What is required: Rewrite the stretch of the records from the line containing "genus: Asplenium" through the line containing "elevation (m): 152", replacing "collector number" with "collector no." and leaving everything else unchanged.

Supplied data:
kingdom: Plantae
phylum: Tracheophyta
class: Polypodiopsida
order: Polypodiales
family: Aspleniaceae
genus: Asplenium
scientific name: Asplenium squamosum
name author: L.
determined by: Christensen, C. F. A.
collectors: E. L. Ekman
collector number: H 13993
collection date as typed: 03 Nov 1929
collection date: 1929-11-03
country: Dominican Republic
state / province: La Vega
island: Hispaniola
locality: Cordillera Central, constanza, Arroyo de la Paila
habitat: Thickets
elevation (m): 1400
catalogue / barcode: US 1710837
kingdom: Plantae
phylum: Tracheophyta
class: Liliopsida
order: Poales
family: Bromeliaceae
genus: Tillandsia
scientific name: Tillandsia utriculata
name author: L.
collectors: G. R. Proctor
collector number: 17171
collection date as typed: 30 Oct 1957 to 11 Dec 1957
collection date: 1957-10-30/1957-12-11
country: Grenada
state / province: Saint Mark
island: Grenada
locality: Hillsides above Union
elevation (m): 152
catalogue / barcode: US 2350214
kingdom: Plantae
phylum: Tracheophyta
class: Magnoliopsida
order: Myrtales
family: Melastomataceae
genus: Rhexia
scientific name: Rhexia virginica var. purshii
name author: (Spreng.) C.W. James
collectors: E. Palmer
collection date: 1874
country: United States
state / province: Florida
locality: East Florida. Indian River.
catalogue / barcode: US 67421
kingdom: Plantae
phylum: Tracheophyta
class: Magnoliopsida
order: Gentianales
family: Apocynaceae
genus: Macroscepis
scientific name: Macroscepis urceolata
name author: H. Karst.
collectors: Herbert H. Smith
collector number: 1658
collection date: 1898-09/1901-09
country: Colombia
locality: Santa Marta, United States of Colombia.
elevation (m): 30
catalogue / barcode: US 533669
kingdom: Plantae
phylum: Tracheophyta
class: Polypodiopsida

Answer to this problem:
genus: Asplenium
scientific name: Asplenium squamosum
name author: L.
determined by: Christensen, C. F. A.
collectors: E. L. Ekman
collector no.: H 13993
collection date as typed: 03 Nov 1929
collection date: 1929-11-03
country: Dominican Republic
state / province: La Vega
island: Hispaniola
locality: Cordillera Central, constanza, Arroyo de la Paila
habitat: Thickets
elevation (m): 1400
catalogue / barcode: US 1710837
kingdom: Plantae
phylum: Tracheophyta
class: Liliopsida
order: Poales
family: Bromeliaceae
genus: Tillandsia
scientific name: Tillandsia utriculata
name author: L.
collectors: G. R. Proctor
collector no.: 17171
collection date as typed: 30 Oct 1957 to 11 Dec 1957
collection date: 1957-10-30/1957-12-11
country: Grenada
state / province: Saint Mark
island: Grenada
locality: Hillsides above Union
elevation (m): 152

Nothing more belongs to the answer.